An unlikely thing to whisper to yourself before the weekend, perhaps. But at midnight on many Fridays to come, I recommend that you perform a rain-dance. That way, you will have another excuse come Saturday morning to indulge in the 2010 British crime/comedy phenomenon that is 'Sherlock'.
How to explain why this TV series turns the best of us into giant, couch-dwelling grubs?
Perhaps its refreshing modernity is to blame. Co-creators Steven Moffatt and Mark Gatiss do not attempt to mimic the Victorian London that is the home of Conan Doyle's renowned protagonist, the detective Sherlock Holmes, in this latest take on his adventures. Instead, they revel in the technology and streetscape of modern London, and work the original plots into a texting, taxi-catching environment we can all recognise. This keeps Holmes and his arch-nemesis Jim Moriarty on their toes as their ingenuity is put to the test in new and engaging ways.

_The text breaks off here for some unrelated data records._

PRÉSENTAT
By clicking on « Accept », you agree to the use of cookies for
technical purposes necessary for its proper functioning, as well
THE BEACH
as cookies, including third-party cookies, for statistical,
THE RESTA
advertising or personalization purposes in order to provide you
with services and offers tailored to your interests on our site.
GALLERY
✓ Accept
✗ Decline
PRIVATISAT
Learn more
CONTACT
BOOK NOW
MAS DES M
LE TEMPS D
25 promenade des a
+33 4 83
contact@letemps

Benedict Cumberbatch does justice to Sherlock's detective coat
Surely, though, the series' most unique feature is its sometimes poignant and often hilarious script, as beautifully executed in the performances of its main characters. Benedict 'Chiselled Cheekbones' Cumberbatch (alright, the middle bit isn't official) is absolutely perfect as the idiosyncratic detective who horrifies his landlady with his casual refrigeration of decapitated heads; and Martin Freeman (Dr John Watson, Sherlock's sidekick) provides an ideal balance with his almost extraordinary ordinariness. Andrew Scott takes the cake, though, as the self-proclaimedly 'changeable' Moriarty, who stages a spectacular break-in of the Tower of London whilst chewing gum and dancing to ballet music.
My only criticism of this series is its length. Six episodes (three for each series, the first of which is available at most ABC shops) hardly seems enough! If all goes to plan, though, a third should be on the cards for early 2013. In the mean time, summon those clouds and snuggle in for some seriously satisfying sleuthing.